▸ What you need to do:
**1)** Rewrite the cataract study excerpt from "Table 1 shows" up to and including "to cataract grading.", replacing "Nucleus Sclerosis" with "Nuclear Sclerosis".
**2)** According to the cataract study excerpt, what was the median age of the study sample?
===== Provided passage
Out of 32 cases in the study, 19 (59.3%) were male and 13 (40.7%) were females. The median age of the study sample was 65 years (range 43–78 years).
Table 1 shows the demographic profile and laterality of cases included in the study.
Table 1.
Demography and cataract profile of cases
| Gender | Male 19 (59.3%) | Female 13 (40.7%) |
|---|---|---|
| Laterality | Right Eye -17 (53.1%) | Left Eye - 15 (46.8%) |
| Nucleus Grading | Nucleus Sclerosis: | |
| Grade I - 3 Cases | ||
| Grade II - 11 Cases | ||
| Grade III - 14 Cases | ||
| Grade IV - 4 Cases |
Fig. 1 (Pie chart) shows distribution of cases according to cataract grading.
Figure 1.

Distribution of cases according to grade of cataract
An increase of 0.7 ± 0.283 mm from baseline pupillary diameter of 3.45 ± 0.40 mm was noted. The peak value of 7.49 ± 0.27 mm was attained following intracameral injection of a mydriatic solution which was sufficient to make an adequatesized capsulorhexis and nucleus delivery into the AC.
==========
===== Material supplied
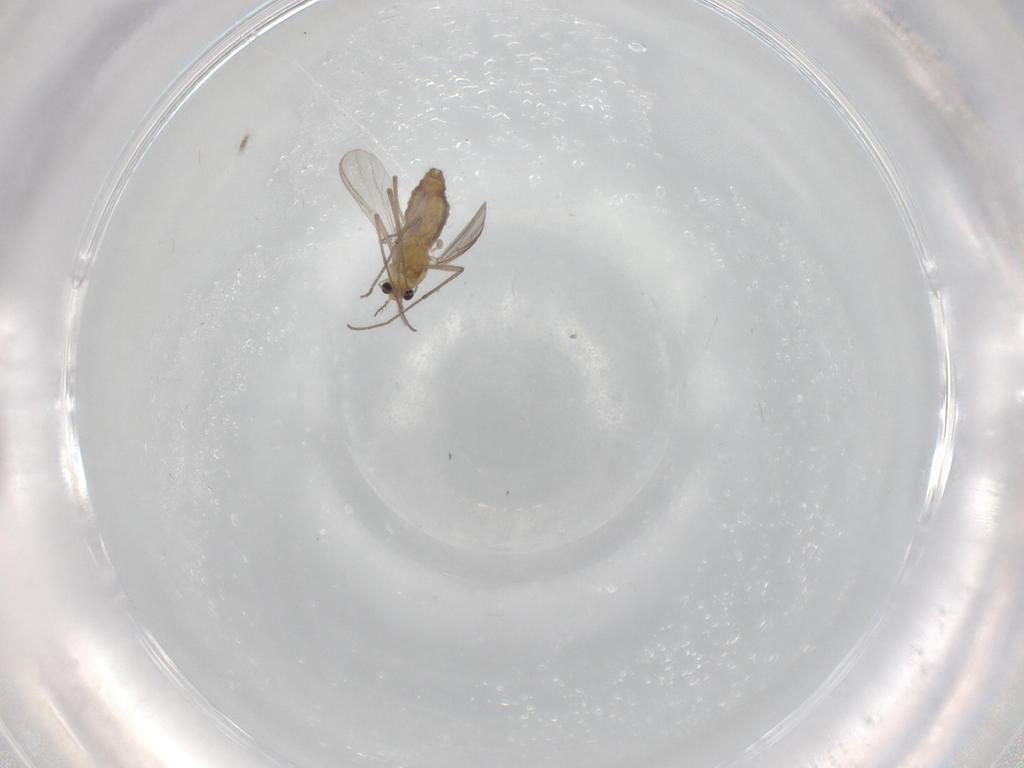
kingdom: Animalia
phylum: Arthropoda
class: Insecta
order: Diptera
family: Chironomidae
==========
▸ List of answers:
**1)**
Table 1 shows the demographic profile and laterality of cases included in the study.
Table 1.
Demography and cataract profile of cases
| Gender | Male 19 (59.3%) | Female 13 (40.7%) |
|---|---|---|
| Laterality | Right Eye -17 (53.1%) | Left Eye - 15 (46.8%) |
| Nucleus Grading | Nuclear Sclerosis: | |
| Grade I - 3 Cases | ||
| Grade II - 11 Cases | ||
| Grade III - 14 Cases | ||
| Grade IV - 4 Cases |
Fig. 1 (Pie chart) shows distribution of cases according to cataract grading.

**2)** 65 years (range 43–78 years).